The median daily step count for the entire cohort at baseline was 4766 (interquartile range, 2987-7448). No significant change in the average daily step count during the study was observed (mean [SD] of 315 [1632] fewer steps per day; P = .12), nor was there a significant difference in the rate of change in the average daily step count per week during the study period (β = −2.87; P = .14). However, the average daily step count significantly decreased during the study for participants with baseline EDSS scores of 0 to 1.5, 4.5 to 5.5, and 6.0 (EDSS score, 0.0-1.5 [n = 14], β = −33.94; P = .001 [corrected P = .01]; EDSS score, 4.5-5.5 [n = 12], β = −18.63; P = .001 [corrected P = .01]; EDSS score, 6.0 [n = 18], β = −7.89; P = .004 [corrected P = .01]). No difference in average daily step count during the year was determined in groups with an EDSS score of 2.0-3.5 (n = 23; β = 6.87; P = .14), EDSS score of 4.0 (n = 14; β = 4.03; P = .41), or EDSS score of 6.5 (n = 14; β = 0.68; P = .76) (Figure 2C). Results were unchanged after Bonferroni corrections.

A decrease in the average daily step count during the study did not appear to be associated with sex (β = −11.4; P = .19), mental health (Mental Health Inventory, β = −0.07; P = .33), or progressive MS (β = –11.3; P = .11) but was associated with relapsing MS (β = −15.4; P < .001). Only during month 12 was change in fatigue (Modified Fatigue Index) significantly associated with a decrease in the average daily step count during the study (OR, 0.84; 95% CI, 0.72-0.96; P = .02). No other time point or outcome (1.5, 3, 6, and 9 months) revealed significant associations. There was a significant association between average daily step count and individuals’ perception regarding the association of their MS on their walking. Individuals who improved (lower MSWS-12 scores) during the year demonstrated a significant association with increased average daily step count (n = 5; β = 59.93; P < .001). There was an association between decreased average daily step count and no meaningful change in MSWS-12 scores (n = 55; β = −6.97; P < .001). Subjective reports of greater association of MS affecting their walking (higher MSWS-12 score) were correlated with significantly fewer average daily steps taken during the year (n = 11; β = −17.96; P < .001) (Figure 4C). More important, there was a significant difference in slopes between shorter measurement epochs and the full 1-year data, specifically among people with ambulatory disability (EDSS score, >4), indicating that there is additional information to be gained from longer-term continuous monitoring (eTable 3 in the Supplement).

Low Baseline Average Daily Step Count and Risk for Clinically Meaningful Worsening of MS

For participants whose baseline average daily step count was below the cohort median (4766), the odds of worsening disability (as measured by EDSS score) during the study was 4 times higher than for participants whose baseline average daily step count was above the cohort median (OR, 4.01; 95% CI, 1.17-13.78; P = .03), adjusting for age, sex, and disease duration (eTable 4 in the Supplement). This association between lower baseline average daily step count and increased odds of clinically meaningful worsening was also seen for other measures of ambulation, including the T25FW (OR, 3.50; 95% CI, 1.02-12.03; P = .05, adjusted for age, sex, and disease duration at baseline) and TUG (OR, 22.15; 95% CI, 5.40-152.62; P < .001).

Discussion

Continuous Activity Monitoring as an Ecologically Valid Assessment of Ambulatory Function in MS

We remotely monitored daily ambulatory activity during this 1-year study of individuals with MS with a wide range of ambulatory disability. One potential advantage of the average daily step count compared with clinic-based assessments is apparent in its face validity: the average daily step count measures actual daily ambulation, whereas metrics such as the EDSS, T25FW, and TUG are clinic-based proxies, and the MSWS-12 must rely on a patient’s memory and perception at the moment of completion. The average daily step count correlated well with these established, validated rater-based and patient-reported disability outcome measures, supporting its consideration as an ecologically valid outcome of daily physical function.

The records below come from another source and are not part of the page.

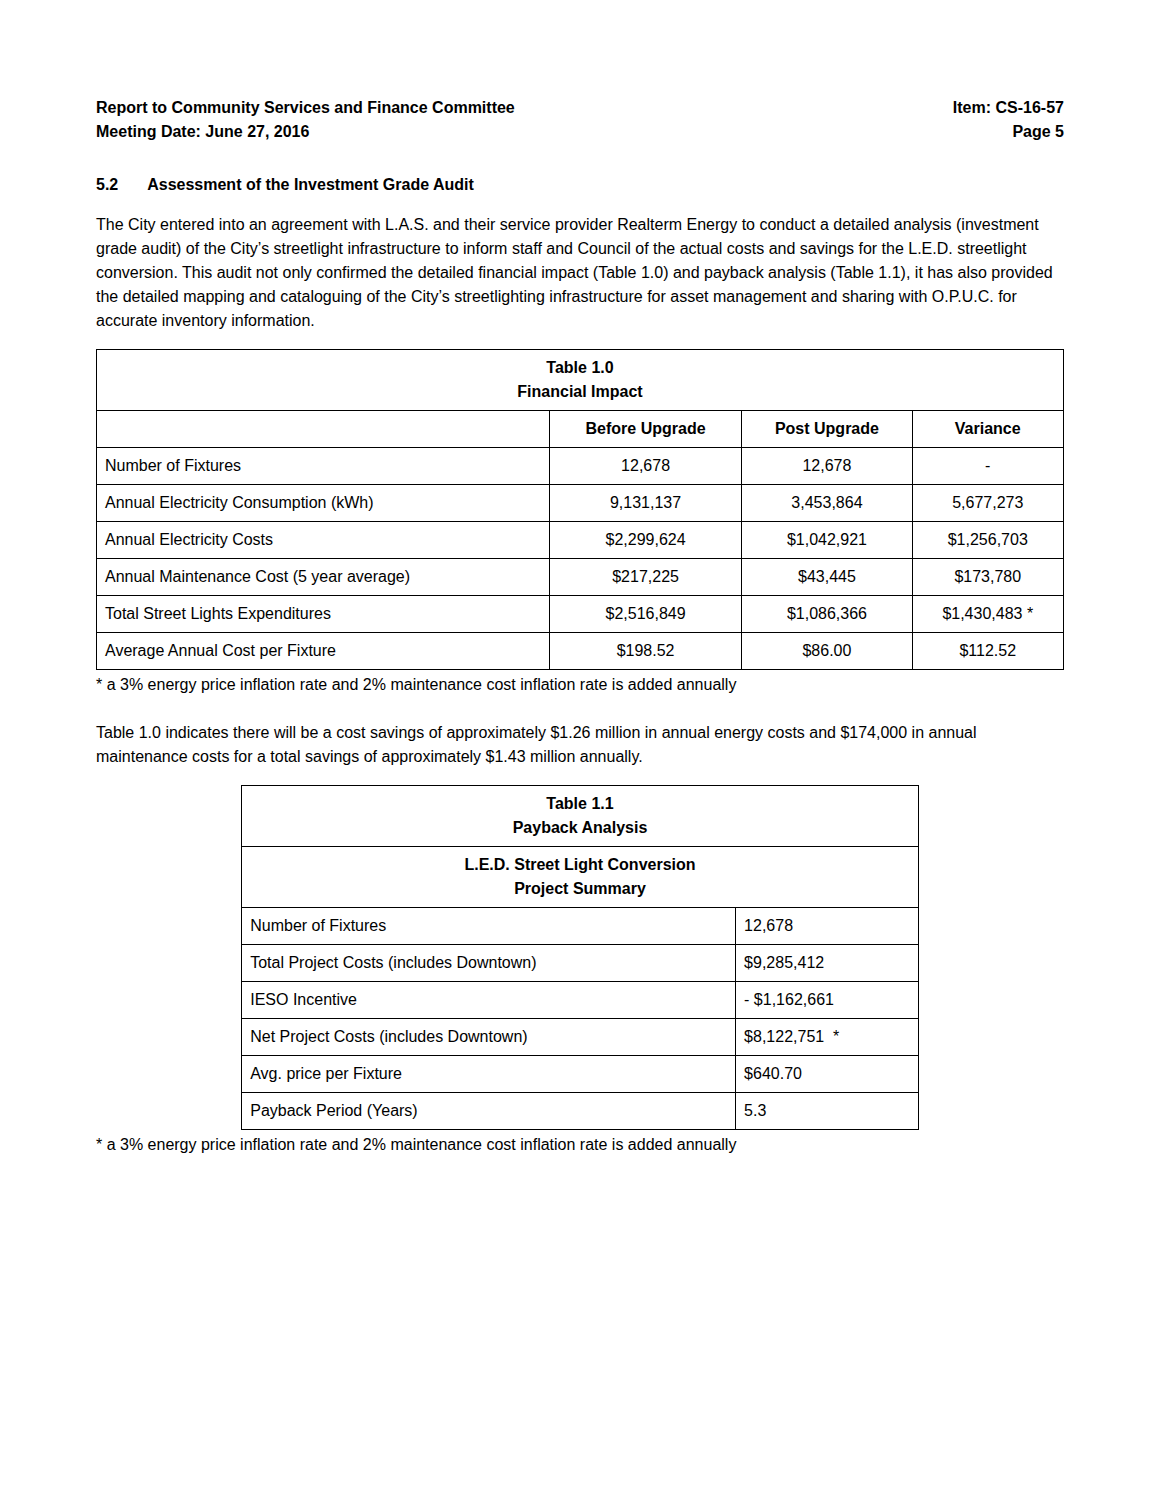Report to Community Services and Finance Committee
Meeting Date: June 27, 2016
Item: CS-16-57
Page 5
5.2 Assessment of the Investment Grade Audit
The City entered into an agreement with L.A.S. and their service provider Realterm Energy to conduct a detailed analysis (investment grade audit) of the City’s streetlight infrastructure to inform staff and Council of the actual costs and savings for the L.E.D. streetlight conversion. This audit not only confirmed the detailed financial impact (Table 1.0) and payback analysis (Table 1.1), it has also provided the detailed mapping and cataloguing of the City’s streetlighting infrastructure for asset management and sharing with O.P.U.C. for accurate inventory information.
Table 1.0 Financial Impact
| | Before Upgrade | Post Upgrade | Variance |
| --- | --- | --- | --- |
| Number of Fixtures | 12,678 | 12,678 | - |
| Annual Electricity Consumption (kWh) | 9,131,137 | 3,453,864 | 5,677,273 |
| Annual Electricity Costs | $2,299,624 | $1,042,921 | $1,256,703 |
| Annual Maintenance Cost (5 year average) | $217,225 | $43,445 | $173,780 |
| Total Street Lights Expenditures | $2,516,849 | $1,086,366 | $1,430,483 * |
| Average Annual Cost per Fixture | $198.52 | $86.00 | $112.52 |
* a 3% energy price inflation rate and 2% maintenance cost inflation rate is added annually
Table 1.0 indicates there will be a cost savings of approximately $1.26 million in annual energy costs and $174,000 in annual maintenance costs for a total savings of approximately $1.43 million annually.
Table 1.1 Payback Analysis
| L.E.D. Street Light Conversion Project Summary |
| --- |
| Number of Fixtures | 12,678 |
| Total Project Costs (includes Downtown) | $9,285,412 |
| IESO Incentive | - $1,162,661 |
| Net Project Costs (includes Downtown) | $8,122,751 * |
| Avg. price per Fixture | $640.70 |
| Payback Period (Years) | 5.3 |
* a 3% energy price inflation rate and 2% maintenance cost inflation rate is added annually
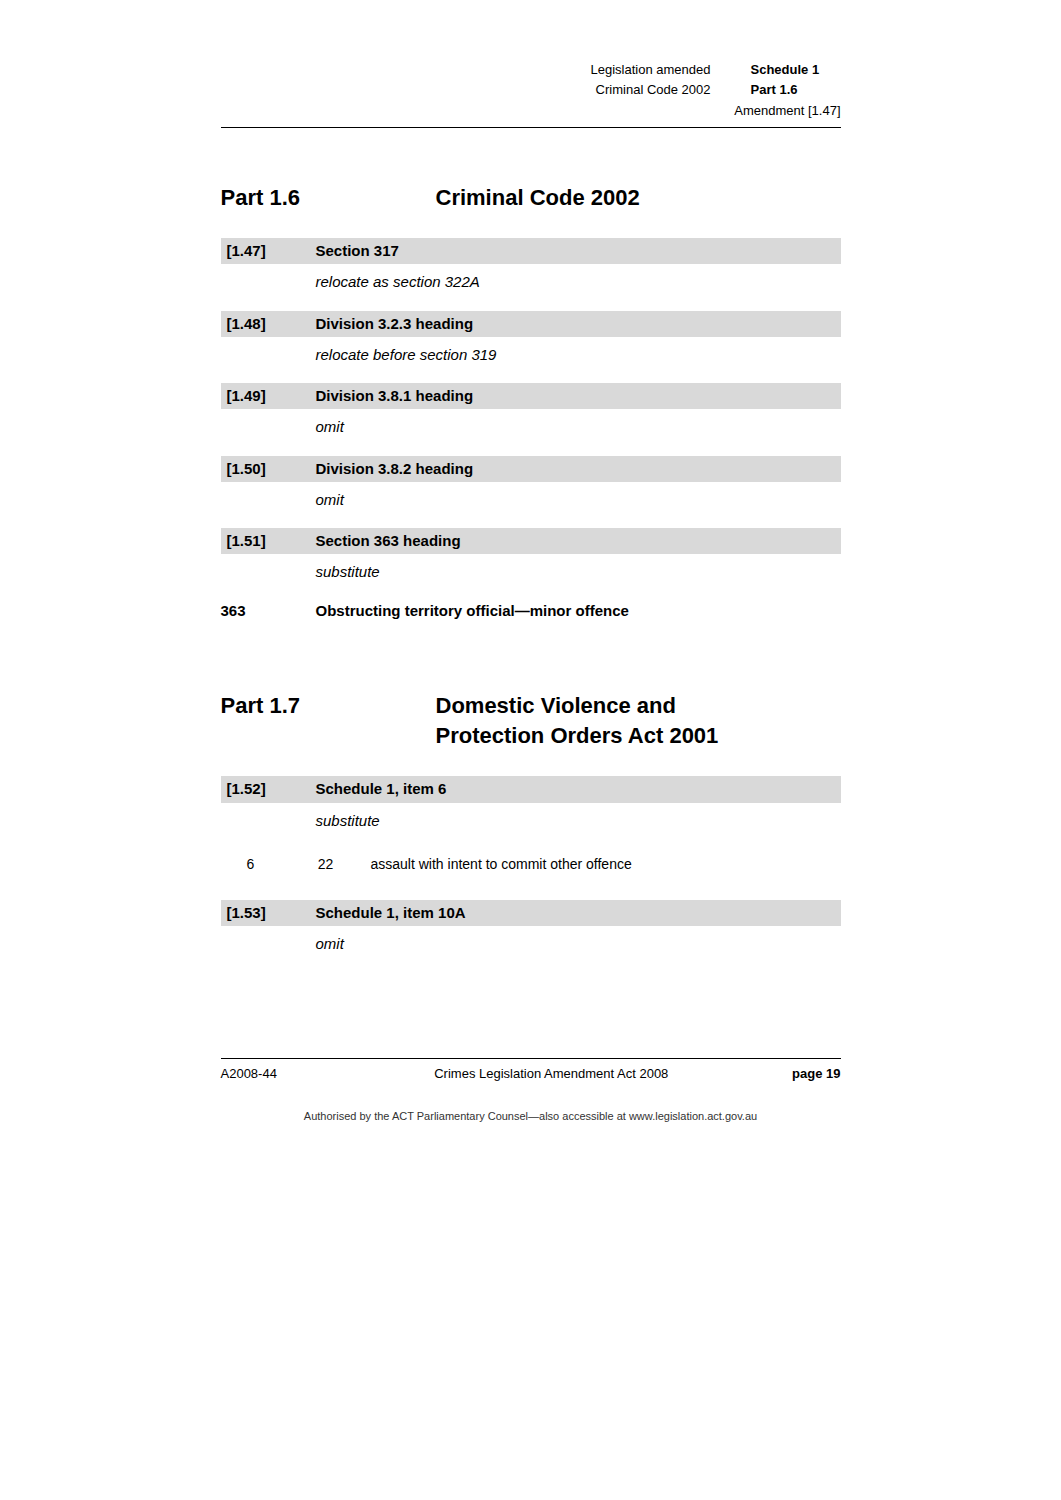Legislation amended
Schedule 1
Criminal Code 2002
Part 1.6
Amendment [1.47]
Part 1.6
Criminal Code 2002
[1.47]
Section 317
relocate as section 322A
[1.48]
Division 3.2.3 heading
relocate before section 319
[1.49]
Division 3.8.1 heading
omit
[1.50]
Division 3.8.2 heading
omit
[1.51]
Section 363 heading
substitute
363
Obstructing territory official—minor offence
Part 1.7
Domestic Violence and
Protection Orders Act 2001
[1.52]
Schedule 1, item 6
substitute
6
22
assault with intent to commit other offence
[1.53]
Schedule 1, item 10A
omit
A2008-44
Crimes Legislation Amendment Act 2008
page 19
Authorised by the ACT Parliamentary Counsel—also accessible at www.legislation.act.gov.au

That retention was more than 80% at 1 year in our prospective cohort study is notable considering there was no additional incentive (other than perhaps novelty and utility) to wear the accelerometer. Previous efforts at characterizing physical activity were limited to approximately 7 to 10 consecutive days of monitoring (in some studies, this was repeated every 6 months, for up to 2 years).^25,26 Moreover, most studies used research-grade accelerometers that are impractical for daily use over the longer term. The advantage of wrist-worn accelerometers is the unobtrusive acquisition of information about physical activity, and many patients already elect to use wrist-worn accelerometers for fitness tracking. This study demonstrates that data acquired from such devices can be clinically useful.

Although there was a modest reduction in the number of people providing valid accelerometer data (≥1 week per month) during the study, as depicted in Figure 1A, adherence to and use of the accelerometer was higher than might be expected from surveying the literature in the general population^27,28 or among individuals with MS.²⁹ Proactive study management strategies might account for the relatively favorable retention rate in our study. It will be important for future studies to optimize monitoring strategies and retention for this critical subset of patients with MS. The identification of strategies that may help ensure continued use of the tracking device is another strength of our study.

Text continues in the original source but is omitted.